Steve Forbes Declines Princeton Financial Backing Due to Singer Hiring

PRINCETON, N.J. - Republican presidential candidate Steve Forbes said Tuesdayhe will withhold further donations to Princeton University as long as pro-infanticide professor Peter Singer teaches there. Forbes, a Princeton alumnus who also sits on the university's board of trustees, has long opposed the appointment of Singer, who has written that parents should have the right to euthanize newborns with severe handicaps.

More than 250 demonstrators - including about 60 people in wheelchairs and two of Forbes' representatives - gathered in the rain Tuesday at the university's gates to protest the first day of classes for the Australian professor.

The protesters later surrounded the school's administration building, blocking the entrances.
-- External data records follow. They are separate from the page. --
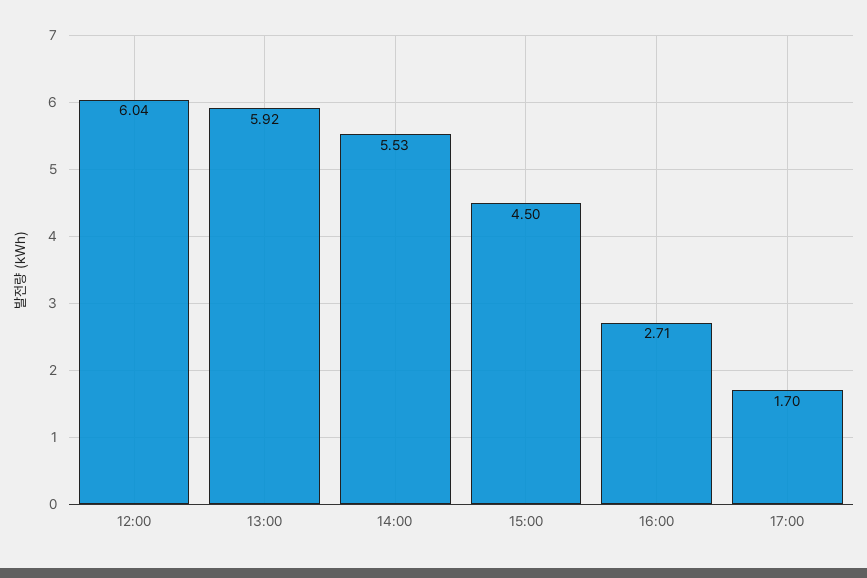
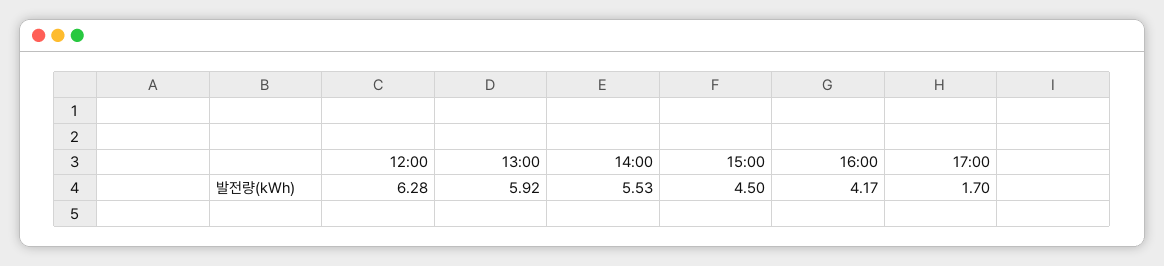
  {
-   "12:00": 6.04,
+   "12:00": 6.28,
    "13:00": 5.92,
    "14:00": 5.53,
    "15:00": 4.5,
-   "16:00": 2.71,
+   "16:00": 4.17,
    "17:00": 1.7
  }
Princeton Borough police said 14 people were arrested when they wouldn't move from the entrances.

Singer's elevation to an endowed bioethics chair "deeply troubles me, just as it would if such an honor were bestowed upon an anti-Semite or a racist," Forbes said in an open letter to the university.

Marie Tasy of New Jersey Right to Life said Singer's views - and their extreme interpretations - are dangerous and prey on the vulnerable. "Human history has shown us where this type of thinking can lead," she said. "If Professor Singer's views do not go unchallenged, there is a possibility that they could be adopted by health insurance companies, who are always looking to save dollars."

Singer refused to be interviewed by The Associated Press this week.

Forbes' letter appears below:

September 21, 1999

Dear Princeton students, alumni, honored guests, and concerned Americans from across this country:

My apologies for not being able to attend this important gathering, but I am sending this letter because I want you to know how strongly I oppose the appointment of Peter Singer to a professorship at my alma mater. I want you to know the depth of my support for those who are calling on Princeton's leadership to relieve this man of his duties and affiliation with this great university. These heroes surely include Chris Benek, Marie Tasy, Diane Coleman, and Professor Robert George.

The elevation of Peter Singer to a place of honor in an endowed chair of bioethics deeply troubles me, just as it would if such an honor were bestowed upon an anti-Semite or a racist. Peter Singer rationalizes invidious discrimination against the unborn, infants, the disabled, the infirm, and the elderly. Such lethal discrimination is both intolerable and unconscionable. Peter Singer is part of what the Pope rightly calls the "culture of death."

Though I fondly remember my days as a student at Princeton, and though I am a Trustee of this University, I have given no money to Princeton since Peter Singer was appointed to be a professor of bioethics, and I pledge to you today that so long as Peter Singer remains a tenured professor there, I will not financially contribute to Princeton University.

Thank you for doing your part. I shall do mine.